Amazon had raised pay to an average of more than $18 an hour late last year, offering sign-on bonuses of $3,000 to some workers and announcing a plan to pay for worker tuition. It has also spent heavily on fulfillment infrastructure, such as doubling container processing capacity and expanding its fleet of delivery aircraft.

Chief Financial Officer Brian Olsavsky told analysts on a conference call that Amazon saw some $6 billion in extra costs in the past year. About a third of that came from inflationary pressures such as higher fuel, shipping and wage costs, while two-thirds came from internal costs, including more workers than needed, resulting in lower productivity, and excess physical space.

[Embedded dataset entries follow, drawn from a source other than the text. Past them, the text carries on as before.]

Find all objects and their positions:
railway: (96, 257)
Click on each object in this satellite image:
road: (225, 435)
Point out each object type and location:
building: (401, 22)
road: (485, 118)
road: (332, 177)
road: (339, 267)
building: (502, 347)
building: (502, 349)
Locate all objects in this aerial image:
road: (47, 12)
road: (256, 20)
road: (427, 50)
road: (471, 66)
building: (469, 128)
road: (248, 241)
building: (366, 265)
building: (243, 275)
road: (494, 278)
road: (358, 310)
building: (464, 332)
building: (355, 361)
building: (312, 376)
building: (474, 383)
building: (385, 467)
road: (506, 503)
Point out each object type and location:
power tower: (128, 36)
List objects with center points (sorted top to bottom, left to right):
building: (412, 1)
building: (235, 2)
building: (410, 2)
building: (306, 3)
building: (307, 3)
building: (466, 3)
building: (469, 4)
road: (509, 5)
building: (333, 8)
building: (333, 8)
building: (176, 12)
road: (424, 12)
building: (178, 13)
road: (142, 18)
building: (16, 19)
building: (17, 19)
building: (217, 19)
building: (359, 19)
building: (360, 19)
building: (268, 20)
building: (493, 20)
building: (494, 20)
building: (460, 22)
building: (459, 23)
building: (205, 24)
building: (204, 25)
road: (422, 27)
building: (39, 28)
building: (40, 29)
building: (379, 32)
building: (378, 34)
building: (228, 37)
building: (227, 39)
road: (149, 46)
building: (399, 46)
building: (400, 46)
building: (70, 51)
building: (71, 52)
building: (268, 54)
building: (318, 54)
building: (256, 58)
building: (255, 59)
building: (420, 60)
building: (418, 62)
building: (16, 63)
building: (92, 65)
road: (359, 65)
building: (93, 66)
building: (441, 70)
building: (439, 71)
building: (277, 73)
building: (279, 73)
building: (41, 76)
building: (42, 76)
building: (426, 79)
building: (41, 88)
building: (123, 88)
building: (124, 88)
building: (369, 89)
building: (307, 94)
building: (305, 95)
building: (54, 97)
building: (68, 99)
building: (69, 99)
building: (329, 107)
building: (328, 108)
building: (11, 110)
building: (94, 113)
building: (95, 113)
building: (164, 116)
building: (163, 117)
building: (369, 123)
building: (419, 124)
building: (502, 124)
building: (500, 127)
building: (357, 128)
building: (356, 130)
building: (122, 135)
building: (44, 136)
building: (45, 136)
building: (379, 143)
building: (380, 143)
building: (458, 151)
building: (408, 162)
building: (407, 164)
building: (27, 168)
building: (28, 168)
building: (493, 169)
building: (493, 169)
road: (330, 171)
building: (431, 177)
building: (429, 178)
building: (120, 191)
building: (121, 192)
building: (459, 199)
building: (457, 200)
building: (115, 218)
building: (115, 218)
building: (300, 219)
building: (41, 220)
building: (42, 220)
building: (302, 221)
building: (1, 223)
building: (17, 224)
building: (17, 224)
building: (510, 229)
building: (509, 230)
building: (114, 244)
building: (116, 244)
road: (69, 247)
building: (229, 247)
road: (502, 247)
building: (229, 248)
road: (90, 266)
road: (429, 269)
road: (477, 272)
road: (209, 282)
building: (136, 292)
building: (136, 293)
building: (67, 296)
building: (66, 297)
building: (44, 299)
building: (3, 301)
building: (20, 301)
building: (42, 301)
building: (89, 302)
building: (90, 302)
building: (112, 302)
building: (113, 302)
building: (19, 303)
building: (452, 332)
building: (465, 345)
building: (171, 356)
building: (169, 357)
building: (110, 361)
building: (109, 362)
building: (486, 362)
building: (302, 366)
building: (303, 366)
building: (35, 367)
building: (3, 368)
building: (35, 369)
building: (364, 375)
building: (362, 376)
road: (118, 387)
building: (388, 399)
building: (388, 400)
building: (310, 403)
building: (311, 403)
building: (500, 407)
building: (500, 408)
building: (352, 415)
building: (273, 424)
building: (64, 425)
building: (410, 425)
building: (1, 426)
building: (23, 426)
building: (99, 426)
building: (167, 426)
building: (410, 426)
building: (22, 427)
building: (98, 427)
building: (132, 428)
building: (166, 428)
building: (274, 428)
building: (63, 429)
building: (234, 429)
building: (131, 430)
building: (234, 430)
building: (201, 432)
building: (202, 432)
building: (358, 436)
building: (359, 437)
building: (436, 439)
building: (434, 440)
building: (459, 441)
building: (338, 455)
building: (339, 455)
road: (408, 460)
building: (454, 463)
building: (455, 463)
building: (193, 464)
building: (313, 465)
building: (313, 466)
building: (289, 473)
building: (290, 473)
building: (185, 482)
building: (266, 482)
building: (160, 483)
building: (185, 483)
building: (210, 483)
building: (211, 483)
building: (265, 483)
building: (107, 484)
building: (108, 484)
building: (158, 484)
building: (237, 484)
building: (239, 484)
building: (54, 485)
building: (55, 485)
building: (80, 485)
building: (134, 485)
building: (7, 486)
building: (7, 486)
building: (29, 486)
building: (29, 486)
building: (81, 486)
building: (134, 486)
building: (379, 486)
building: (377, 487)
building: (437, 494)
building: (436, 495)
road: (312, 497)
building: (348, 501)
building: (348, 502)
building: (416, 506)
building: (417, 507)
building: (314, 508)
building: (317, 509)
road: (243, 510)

It’s the latter that Amazon hopes to address later in the year, though Olsavsky said this $4 billion in extra costs will persist into the second quarter. He didn’t mention specifics on how those costs would be reduced, though he alluded to reducing contractors during the first quarter and overall employment from a peak of 1.7 million to 1.6 million people.

“Enterprises struggled going into the pandemic, and are now struggling to come out of it,” said Constellation Research Inc. analyst Holger Mueller. “Amazon was a winner both in the retail and cloud side as consumers stayed home and enterprises had to make their IT cost more flexible. And while the cloud growth continues for AWS, it may consolidate on pre-pandemic levels, which were not bad.”
But Mueller said the challenge is harder for the retail side. “It will really come back if consumers will go back to their old ways and brick-and-mortar has a comeback or if they will continue on the online side,” he said. “There may be a generational divide in the comeback.”

Meantime, although its cloud business has seen accelerated growth recently, AWS also faces increasing competition from the likes of Microsoft Corp., Google Cloud and Oracle Corp. On Tuesday, Microsoft reported particular strength in cloud, as its cloud revenue tose 32% in its latest quarter. And Alphabet also on Tuesday reported strong growth for Google Cloud as revenue jumped 44%, to $5.8 billion, with a somewhat smaller operating loss than a year ago of $931 million.

Advertising remained a bright spot, with a 23% rise in revenue from a year ago, to $7.9 billion. Subscription services, including the Amazon prime free-shipping and media services, rose 11%, to $8.4 billion

In early March, Amazon announced a 20-for-1 stock split intended to lower the barrier to entry for more investors. The split will be effective June 6.